The Office of the Comptroller of the Currency issued a $6 million civil penalty against Southfield, Mich.-based Sterling Bancorp for failing to stop former employees from issuing fraudulent mortgages that borrowers used to evade taxes and launder money from 2011-19.
The penalty, announced in a Sept. 27 press release, ends the OCC’s investigation into the now-defunct Advantage Loan Program. The Department of Justice and Securities and Exchange Commission continue investigating Sterling Bancorp and its subsidiary Sterling Bank in connection with the program.
Sterling Bancorp CEO Thomas O’Brien said the bank remains engaged with the DOJ on the investigation. “We have no visibility into the potential terms or timing of any settlement,” he said. “We will continue to provide full cooperation and hope resolution with Sterling will be forthcoming.”

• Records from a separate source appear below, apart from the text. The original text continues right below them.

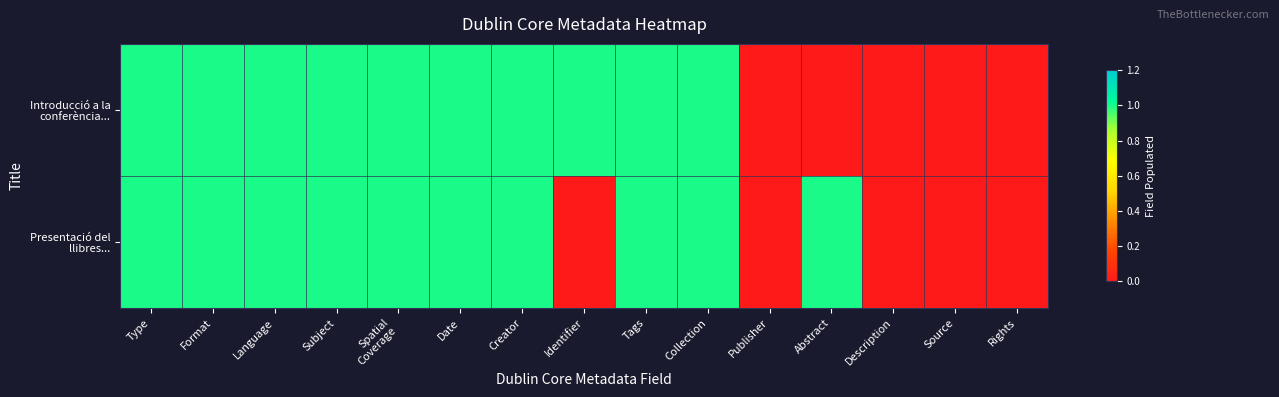

Between Rights and Date, which is larger?

Date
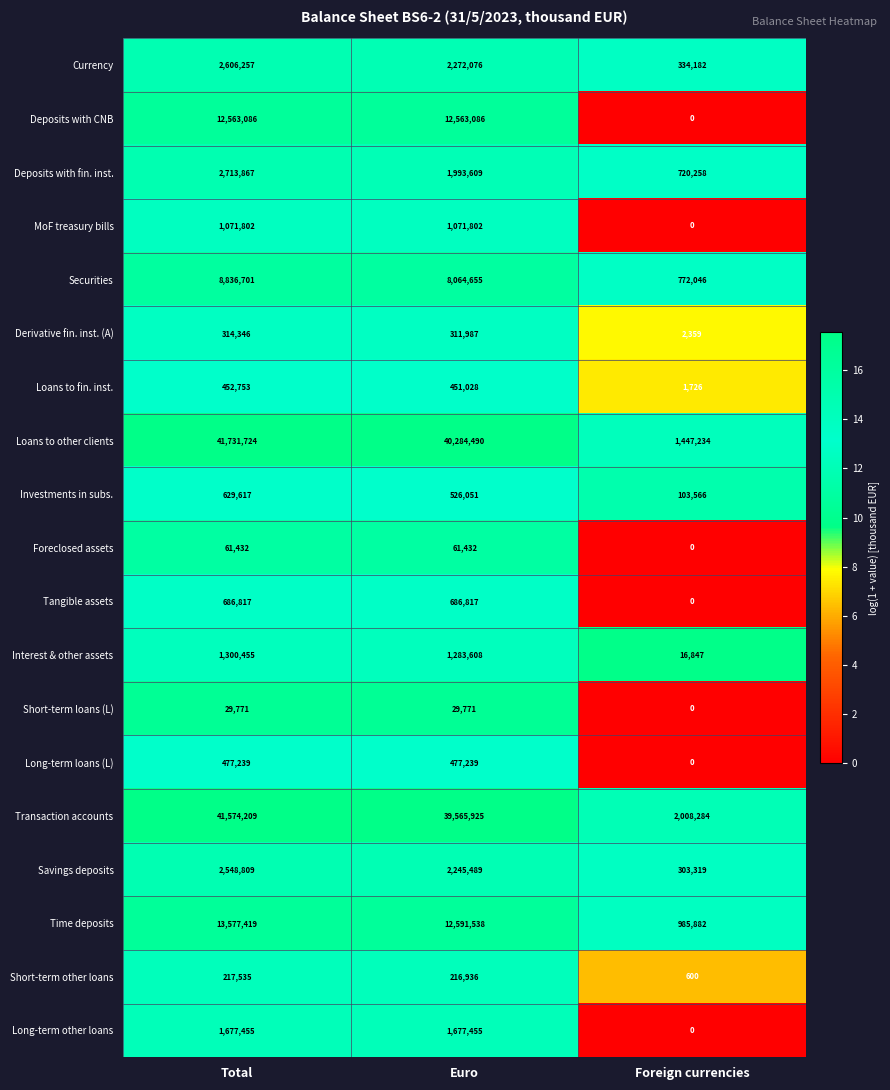

What is the difference between the Deposits with CNB values at Total and Foreign currencies?

12563086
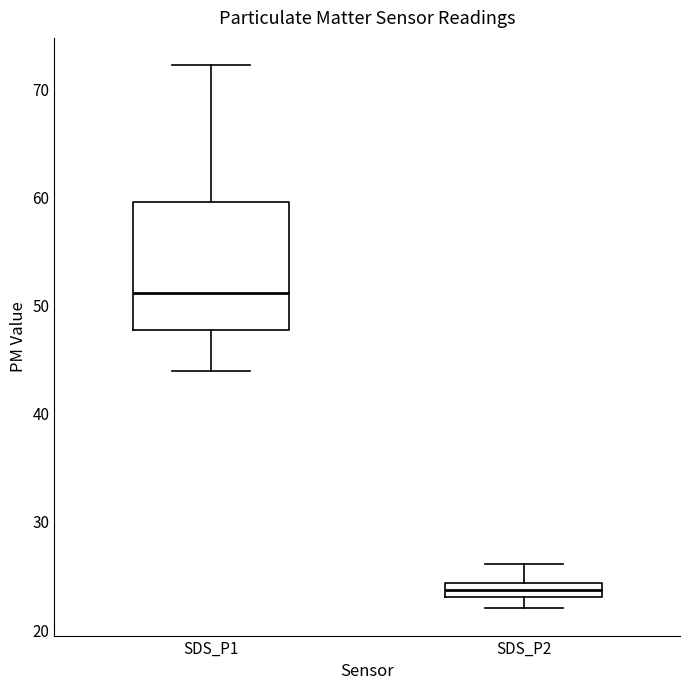

Which box is the tallest, from its lower edge to its upper edge?

SDS_P1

Sterling Bancorp has taken a number of steps since 2019 to resolve the situation. The company’s former managing director of residential lending, YiHou Han, and two former officers, Hao Liang “Frank” Hu and Amy Lu, pleaded guilty last year to participating in the years-long scheme to originate fraudulent residential-mortgage loans through the program.
In February, the bank agreed to sell a pool of its commercial real estate loans to a third-party purchaser. The pool included 21 loans with an aggregate outstanding principal balance of nearly $57 million as of the end of last year. The sale came less than one month after Sterling Bancorp agreed to settle shareholder claims that directors failed to stop former employees from issuing the fraudulent mortgages.
In June 2020, the bank hired O’Brien as its CEO. O’Brien closed some branches and played a key role in settling the lawsuit. “The level of cooperation that we have provided and the comprehensive internal investigation have been critical to our building a reputation with our regulators that had been absent previously,” he said.